WORK ORDER =>
Beginning with the line that has "#### 社交智慧提升", reproduce each remaining line of the data exactly, down to and including the last.

EXTRACTED INFORMATION =>
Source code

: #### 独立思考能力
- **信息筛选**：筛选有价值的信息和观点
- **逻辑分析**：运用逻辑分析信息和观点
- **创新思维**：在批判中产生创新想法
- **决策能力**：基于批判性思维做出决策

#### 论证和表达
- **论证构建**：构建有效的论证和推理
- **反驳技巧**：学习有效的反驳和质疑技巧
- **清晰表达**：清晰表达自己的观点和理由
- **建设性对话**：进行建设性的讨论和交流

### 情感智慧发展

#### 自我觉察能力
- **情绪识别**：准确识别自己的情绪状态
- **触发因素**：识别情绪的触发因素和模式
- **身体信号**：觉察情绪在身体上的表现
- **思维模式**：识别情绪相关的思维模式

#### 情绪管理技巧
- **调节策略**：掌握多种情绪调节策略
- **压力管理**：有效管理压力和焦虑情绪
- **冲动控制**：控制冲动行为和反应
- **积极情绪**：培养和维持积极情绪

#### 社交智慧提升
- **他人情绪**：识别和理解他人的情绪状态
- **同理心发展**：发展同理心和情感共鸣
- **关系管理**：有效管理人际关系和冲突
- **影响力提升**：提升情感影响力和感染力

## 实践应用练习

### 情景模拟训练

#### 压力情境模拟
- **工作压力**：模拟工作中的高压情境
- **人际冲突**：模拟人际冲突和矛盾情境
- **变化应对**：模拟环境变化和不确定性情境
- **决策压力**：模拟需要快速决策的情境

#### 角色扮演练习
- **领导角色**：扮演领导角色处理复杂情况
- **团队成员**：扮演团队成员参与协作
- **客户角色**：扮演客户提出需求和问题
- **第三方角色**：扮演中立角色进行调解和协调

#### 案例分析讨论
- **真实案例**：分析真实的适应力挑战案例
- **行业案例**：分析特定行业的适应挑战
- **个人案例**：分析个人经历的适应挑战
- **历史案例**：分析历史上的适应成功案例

SOLUTION =>
#### 社交智慧提升
- **他人情绪**：识别和理解他人的情绪状态
- **同理心发展**：发展同理心和情感共鸣
- **关系管理**：有效管理人际关系和冲突
- **影响力提升**：提升情感影响力和感染力

## 实践应用练习

### 情景模拟训练

#### 压力情境模拟
- **工作压力**：模拟工作中的高压情境
- **人际冲突**：模拟人际冲突和矛盾情境
- **变化应对**：模拟环境变化和不确定性情境
- **决策压力**：模拟需要快速决策的情境

#### 角色扮演练习
- **领导角色**：扮演领导角色处理复杂情况
- **团队成员**：扮演团队成员参与协作
- **客户角色**：扮演客户提出需求和问题
- **第三方角色**：扮演中立角色进行调解和协调

#### 案例分析讨论
- **真实案例**：分析真实的适应力挑战案例
- **行业案例**：分析特定行业的适应挑战
- **个人案例**：分析个人经历的适应挑战
- **历史案例**：分析历史上的适应成功案例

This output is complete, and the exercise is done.